07 April 2015 14:28:25 IST

Rankings aren't top priority while opting a B-school: GMAC

School websites, and friends and family are reliable sources of information

Students don't consider B-school rankings the most important criteria while selecting a school, according to the Graduate Management Admission Council’s (GMAC) 2015 Prospective Students Survey Report.

The survey of nearly 12,000 registrants on GMAC’s mba.com website shows published rankings do influence candidates’ school choices but is overall only the third most consulted information resource. For prospective students, school websites, and friends and family are reliable sources of information.

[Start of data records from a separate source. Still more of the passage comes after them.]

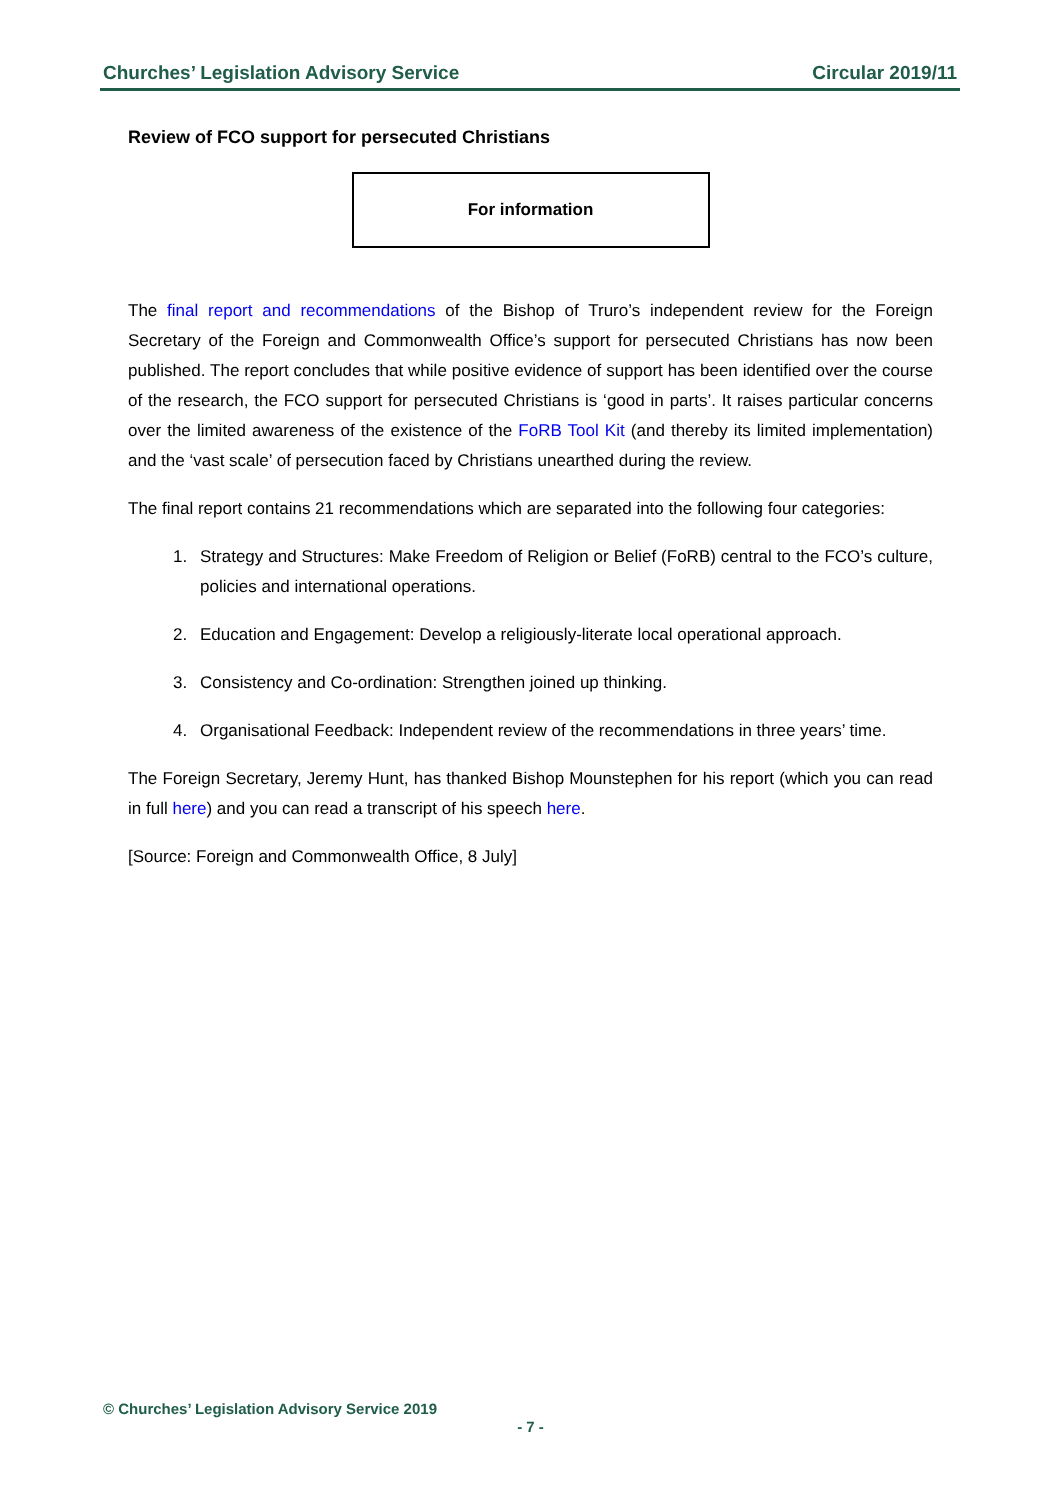Churches’ Legislation Advisory Service Circular 2019/11
Review of FCO support for persecuted Christians
For information
The final report and recommendations of the Bishop of Truro’s independent review for the Foreign Secretary of the Foreign and Commonwealth Office’s support for persecuted Christians has now been published. The report concludes that while positive evidence of support has been identified over the course of the research, the FCO support for persecuted Christians is ‘good in parts’. It raises particular concerns over the limited awareness of the existence of the FoRB Tool Kit (and thereby its limited implementation) and the ‘vast scale’ of persecution faced by Christians unearthed during the review.
The final report contains 21 recommendations which are separated into the following four categories:
1. Strategy and Structures: Make Freedom of Religion or Belief (FoRB) central to the FCO’s culture, policies and international operations.
2. Education and Engagement: Develop a religiously-literate local operational approach.
3. Consistency and Co-ordination: Strengthen joined up thinking.
4. Organisational Feedback: Independent review of the recommendations in three years’ time.
The Foreign Secretary, Jeremy Hunt, has thanked Bishop Mounstephen for his report (which you can read in full here) and you can read a transcript of his speech here.
[Source: Foreign and Commonwealth Office, 8 July]
© Churches’ Legislation Advisory Service 2019
- 7 -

More than half the prospective students (52 per cent) seek to study outside their country of citizenship. The top 10 preferred study destinations worldwide are the US, United Kingdom, Canada, France, India, Hong Kong, Germany, Singapore, Netherlands, and Australia.

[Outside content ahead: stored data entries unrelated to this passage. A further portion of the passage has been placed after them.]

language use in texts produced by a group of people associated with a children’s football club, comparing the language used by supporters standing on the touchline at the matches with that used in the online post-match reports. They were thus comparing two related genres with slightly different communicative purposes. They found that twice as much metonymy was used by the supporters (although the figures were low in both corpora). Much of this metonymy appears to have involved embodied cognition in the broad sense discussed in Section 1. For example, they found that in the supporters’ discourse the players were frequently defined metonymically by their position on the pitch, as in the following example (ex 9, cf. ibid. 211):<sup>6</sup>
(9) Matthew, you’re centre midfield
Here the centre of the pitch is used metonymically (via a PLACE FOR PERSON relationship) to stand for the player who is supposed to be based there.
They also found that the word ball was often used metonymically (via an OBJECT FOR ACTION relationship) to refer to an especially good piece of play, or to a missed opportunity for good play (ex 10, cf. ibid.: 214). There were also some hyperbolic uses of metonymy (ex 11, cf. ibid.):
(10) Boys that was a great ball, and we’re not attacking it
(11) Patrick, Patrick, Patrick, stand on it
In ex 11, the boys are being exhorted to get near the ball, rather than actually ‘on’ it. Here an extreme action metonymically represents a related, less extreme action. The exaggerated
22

“Given the degree to which school rankings dominate the discussion, it is interesting that as their decision making progresses, students themselves say that rankings fall in importance,” said Gregg Schoenfeld, GMAC’s director of Management Education Research in a statement. An interesting finding focuses on aspiring entrepreneurs, with 28 per cent of survey respondents indicating that they plan to start their own businesses compared with 19 per cent just five years ago. Respondents in Africa (45 per cent), Latin America (44 per cent) and Central and South Asia including India (43 per cent) led this segment.

The report also reveals, even as business school portfolios of Masters programmes continue to diversify, MBA programmes are exclusively considered by half (52 per cent) of prospective students, globally.

Financial issues remain the most prominent reservation among all prospective students; 48 per cent of candidates say attending business school requires more money than they have available and 44 per cent are hesitant about taking on a large financial debt. Both of these figures have declined, however, since 2010.